Lucas 10:1-16
1 ¶ Daarna stelde de Heer tweeënzeventig anderen aan, die hij twee aan twee voor zich uit zond naar iedere stad en plaats waar hij van plan was heen te gaan. 2 Hij zei tegen hen: ‘De oogst is groot, maar arbeiders zijn er weinig; vraag dus de eigenaar van de oogst of hij arbeiders wil sturen om de oogst binnen te halen. 3 Ga op weg, en bedenk wel: ik zend jullie als lammeren onder de wolven. 4 Neem geen geldbuidel, geen reistas en geen sandalen mee, en groet onderweg niemand. 5 Als jullie een huis binnengaan, zeg dan eerst: “Vrede voor dit huis!” 6 Als er een vredelievend mens woont, zal jullie vrede met hem zijn; zo niet, dan zal die vrede bij je terugkeren. 7 Blijf in dat huis, en eet en drink wat men je aanbiedt, want de arbeider is zijn loon waard. Ga niet van het ene huis naar het andere. 8 En als jullie een stad binnengaan en daar welkom zijn, eet dan wat je wordt voorgezet, 9 genees de zieken die er zijn en zeg tegen hen: “Het koninkrijk van God heeft jullie bereikt.” 10 Maar als jullie een stad binnengaan waar je niet welkom bent, trek dan door de straten en zeg: 11 “Zelfs het stof van uw stad dat aan onze voeten kleeft, vegen we van ons af als aanklacht tegen u; maar bedenk wel: het koninkrijk van God is nabij!” 12 Ik zeg jullie: het lot van Sodom zal op die dag draaglijker zijn dan het lot van die stad. 13 Wee Chorazin, wee Betsaïda, want als in Tyrus en Sidon de wonderen waren gebeurd die bij jullie gebeurd zijn, zouden de inwoners van die steden zich allang in een boetekleed hebben gehuld en met stof op hun hoofd tot inkeer gekomen zijn. 14 Wanneer het oordeel komt, zal het lot van Tyrus en Sidon draaglijker zijn dan dat van jullie. 15 En jij, Kafarnaüm, je denkt toch niet dat je tot in de hemel zult worden verheven? In het diepst van het dodenrijk zul je afdalen! 16 Wie naar jullie luistert, luistert naar mij, en wie jullie afwijst, wijst mij af. En wie mij afwijst, wijst hem af die mij gezonden heeft.’ (NBV)

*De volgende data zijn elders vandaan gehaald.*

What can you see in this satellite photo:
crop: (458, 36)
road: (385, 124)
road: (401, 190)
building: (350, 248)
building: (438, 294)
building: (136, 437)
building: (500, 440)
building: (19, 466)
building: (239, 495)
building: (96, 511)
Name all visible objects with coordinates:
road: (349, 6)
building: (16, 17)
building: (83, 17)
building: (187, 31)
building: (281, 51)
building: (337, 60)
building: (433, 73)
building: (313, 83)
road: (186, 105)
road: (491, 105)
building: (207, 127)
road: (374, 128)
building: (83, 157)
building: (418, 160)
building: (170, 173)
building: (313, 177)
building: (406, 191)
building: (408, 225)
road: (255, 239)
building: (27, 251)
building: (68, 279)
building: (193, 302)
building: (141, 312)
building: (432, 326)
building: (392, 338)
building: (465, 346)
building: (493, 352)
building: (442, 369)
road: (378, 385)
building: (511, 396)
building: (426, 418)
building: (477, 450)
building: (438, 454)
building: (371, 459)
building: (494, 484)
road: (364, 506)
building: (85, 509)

In het Evangelie van Lucas wordt herhaaldelijk geciteerd uit de Hebreeuwse Bijbel, in de Christenheid bekend als het Oude Testament. Nu kent ook de schrijver van dit Evangelie kennelijk niet de oorspronkelijk tekst, of hij maakt het de lezers gemakkelijk om zijn bedoeling te herkennen, want hij citeert voortdurend uit een Griekse vertaling, de zogenaamde Septuagint. Volgens de overlevering was deze vertaling gemaakt door 72 geleerden in 72 dagen. Dat getal vinden we in dit verhaal terug. De 72 volgelingen van Jezus van Nazareth gingen er niet met het Nieuwe Testament op uit. Dat moest nog geschreven worden en het eind van de vier Evangeliën, de opstanding van Jezus uit de doden, had nog niet plaats gevonden. Voor Jezus van Nazareth zelf ging zijn Evangelie over de bevrijding van de armen, de genezing van de zieken, het voeden van de hongerigen, het kleden van de naakten en het bevrijden van gevangenen.

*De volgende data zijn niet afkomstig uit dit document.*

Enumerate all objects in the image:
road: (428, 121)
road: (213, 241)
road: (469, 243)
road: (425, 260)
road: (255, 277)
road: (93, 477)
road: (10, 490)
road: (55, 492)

Met die boodschap, die je op bijna elke bladzijde van dat Oude Testament tegen kunt komen, gingen de 72 de wereld in. En niet met een waarschuwing voor individuele mensen die zich zouden moeten bekeren, maar voor steden en dorpen. Kennelijk moesten hele samenlevingen ingericht worden volgens het Evangelie van Jezus van Nazareth. Nu sluit het getal dat in dit verhaal wordt genoemd nog bij een ander verhaal uit het Oude Testament aan. In het verhaal over de uittocht uit Egypte, in het elfde hoofdstuk van het boek Numeri, wordt ook gesproken over 70 oudsten. Mozes besluit om zijn leiderschap gedeeltelijk te delen met deze oudsten. Het klagende volk, met onverzadigbare vreemdelingen bovendien, zou op die manier beter in de hand te houden zijn. Jezus van Nazareth deelt op bijna dezelfde manier zijn gezag met de volgelingen die hij er op uitstuurt.
Ze krijgen dan ook de verzekering dat ze net zo mogen optreden als hij, en dat wie naar hen luistert eigenlijk naar hem luistert. Daarmee is ook onze opdracht om te verkondigen bepaald. Het gaat niet om hogere tovenarij maar om bevrijding van de armen. De boodschap is niet dat je op de knieën moet om Jezus binnen te laten, maar dat je de handen uit de mouwen moet steken om de armen te bevrijden. En wie het niet wil horen die moet het zelf maar uitzoeken, daar schudden we de stof van onze voeten, we oordelen er niet over, we worden niet boos, wellicht is er een ander op een andere tijd die ze wel binnen laten maar we laten ons leiden door hen die ons willen horen. Want ook onze samenleving zal ingericht moeten worden op bescherming van de armsten in de wereld. Laten we daarom de onrechtvaardige tolmuren afbreken en het Koninkrijk binnen laten. Elke dag kunnen we er mee op pad, ook vandaag weer.